No entanto, a operacionalização do conceito exige que se observe um conjunto de pressupostos teóricos e epistemológicos que orienta a construção analítica, permitindo afirmar que determinada combinação de elementos empíricos constitui o circuito espacial produtivo em questão. E, além disso, oferecer uma explicação que lance luz ao que ainda permanece obscuro sobre a participação da dinâmica espacial. Assim, cabe considerar que o conceito circuito espacial produtivo designa um processo de produção global, não mais estrito a economias regionais. Sua forma não é a cadeia produtiva, mas uma integração de produção-circulação-consumo global, isto é, faz parte de uma economia política específica. Mas como apreender essa dinâmica de expansão do complexo industrial da saúde e a articulação das escalas geográficas em favor da acumulação ampliada de capitais? E como saber se um dado ramo produtivo desse complexo compõe um circuito espacial e não um circuito regional, completamente ancorado em fundamentos e possibilidades oferecidas por um território nacional?

O conceito circuito espacial produtivo indica que a divisão do trabalho pode ser hiperfragmentada em diversas unidades de vários países, e a operação técnica dessa divisão caminha em direção ao uso da simultaneidade dos eventos no espaço para coordenar a produção em âmbito global. Daí que seja impensável trabalhar com esse conceito sem considerar a política das empresas, pois são elas que detêm as técnicas e a produção normativa capazes de conciliar os usos de diferentes territórios nacionais em torno de um mesmo objetivo. Ao articular eventos numa lógica produtiva, vemos como o poder corporativo (Antas Jr., 2005, 2017a) vem operando um novo uso do espaço e do tempo como fator competitivo.

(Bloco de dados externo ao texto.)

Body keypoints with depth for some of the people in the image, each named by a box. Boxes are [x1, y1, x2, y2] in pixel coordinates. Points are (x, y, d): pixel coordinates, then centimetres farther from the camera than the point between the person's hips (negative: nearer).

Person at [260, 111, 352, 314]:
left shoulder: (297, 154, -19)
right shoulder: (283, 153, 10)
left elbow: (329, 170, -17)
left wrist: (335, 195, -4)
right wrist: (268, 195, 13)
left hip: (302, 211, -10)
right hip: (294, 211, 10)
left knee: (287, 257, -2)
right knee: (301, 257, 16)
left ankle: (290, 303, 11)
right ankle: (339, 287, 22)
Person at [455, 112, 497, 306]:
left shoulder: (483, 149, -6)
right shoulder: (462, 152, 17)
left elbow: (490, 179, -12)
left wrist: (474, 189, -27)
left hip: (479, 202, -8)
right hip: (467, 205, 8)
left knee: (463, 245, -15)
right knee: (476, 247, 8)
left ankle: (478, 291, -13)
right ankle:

Uma das manifestações empíricas do circuito espacial produtivo que revelam sua dimensão global são os fluxos de exportação e importação entre o complexo industrial da saúde instalado no território brasileiro e os demais, presentes em diferentes países, como se vê nos Mapas 17 e 18, onde se observa o fluxo de produtos do circuito espacial produtivo de vacinas.

Mapa 17 – Importação brasileira de vacinas, soros e seus insumos de produção (total em US$) entre 2013 e 2016

Mapa 18 – Exportação brasileira de vacinas, soros e seus insumos de produção (total em US$) entre 2013 e 2016

Segundo os fluxos representados, aproximadamente um terço das importações relativas à produção de soros e vacinas é de insumos produtivos, isto é, produtos manufaturados que servem a outras produções industriais. Assim, uma vez que ingressam no país, ainda passam por processos produtivos e, como parte desse processamento, podem ter continuidade em um ou mais países. As exportações de insumos pelo Brasil também mantêm essa mesma lógica, mas com proporções um pouco diferentes, da ordem de um quarto do total das exportações. Cada circuito espacial produtivo da saúde apresenta um padrão e precisa ser analisado considerando as especificidades do sub-ramo.

Tal como para as vacinas, se produziram informações a partir de dados brutos de exportação e importação de insumos para analisar os circuitos espaciais produtivos dos reagentes de diagnóstico e o circuito dos equipamentos de diagnóstico por imagem, e então se fizeram essas mesmas formas de representação cartográfica de fluxos para detectar a abrangência de cada circuito em relação ao resto do mundo.